Ale po co ta lekcja? Jest XXI wiek i dużo więcej wiemy, prawie wszystko, także na temat tego, co mamy jeszcze do stracenia, jak niewiele tego zostało. Że przyszedł czas na wejście level wyżej, na spojrzenie poza czubek własnego, człowieczego nosa, żałośnie słabiutkiego w porównaniu ze zwierzęcym. Że śmierć każdego bytu umniejsza nas, albowiem jesteśmy zespoleni z całą przyrodą.
Gdy przeczytałam parę lat temu Prowadź swój pług przez kości umarłych Olgi Tokarczuk, miałam ochotę podarować tę książkę komu się da. Bardzo chciałam się nią podzielić ze wszystkimi. Miałam większą wiarę w jej moc niż w moc filmu Agnieszki Holland, zrobionego na jej podstawie właśnie teraz, filmu Pokot, ale też bym chciała, żeby go powszechnie obejrzano.

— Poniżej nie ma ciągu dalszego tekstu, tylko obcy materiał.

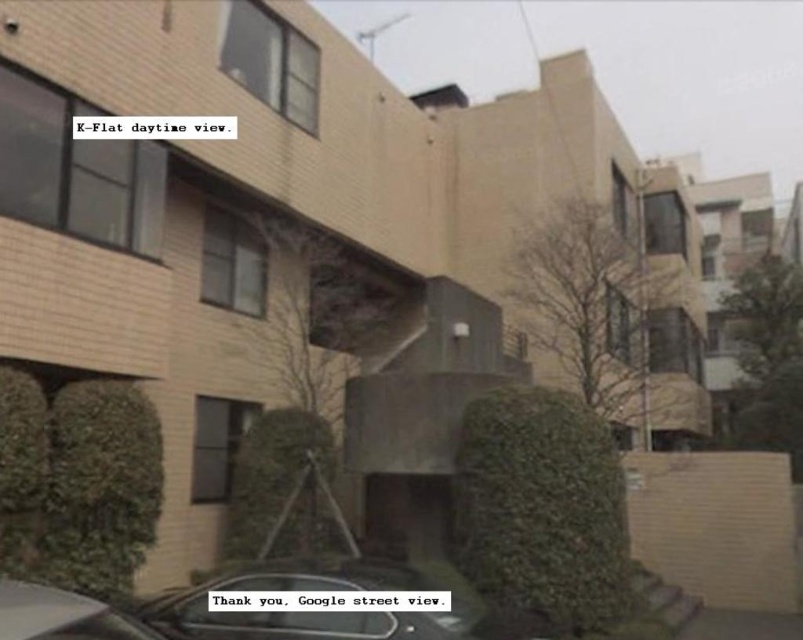
You are a delivery person trying to park your delivery van between the metallic gray car at lower center and the shiny silver car at lower left. The van is 6 meters long. Can you fit it in the space between them?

Ten film staje w obronie ofiar, a to duża odpowiedzialność, żeby tym ofiarom nie zaszkodzić. Paradoksalnie.
Niedawno obiegła media poruszająca historia pod atrakcyjnym hasłem: pies uratował życie innemu psu. I to był piękny aspekt tej historii, która miała jednak także wątek makabryczny, potworny, niestety: uratowany piesek dogorywał na śmietniku, gdyż został skatowany przez jakiegoś człowieka przy pomocy młotka lub innego tego typu narzędzia, był jedną wielką raną. Ten człowiek jest aktualnie poszukiwany, żeby można było go ukarać, a pies został otoczony troskliwą opieką (mam nadzieję, że jest tak nadal). Będę szczera: patrząc na tego pieska, na biedaka z krwawą miazgą zamiast czaszki, miałam wielką ochotę walnąć na odlew młotkiem sadystę, który to zrobił, zmasakrować mu te same miejsca, też zmiażdżyć mu oczodoły. Eksterminować go z tej planety. Wymierzyć sprawiedliwość. Obudził się we mnie Gniew.
Tak właśnie działa film Pokot Agnieszki Holland. Tak został zrobiony, jak została pomyślana książka. Budzi gniew. Zestawia w taki sposób ludzi i obrazy/krajobrazy, żeby odbiorca-człowiek miał ochotę się zerwać i haratnąć przewijające się tam kreatury (prezesa, Wnętrzaka, księdza Szelesta).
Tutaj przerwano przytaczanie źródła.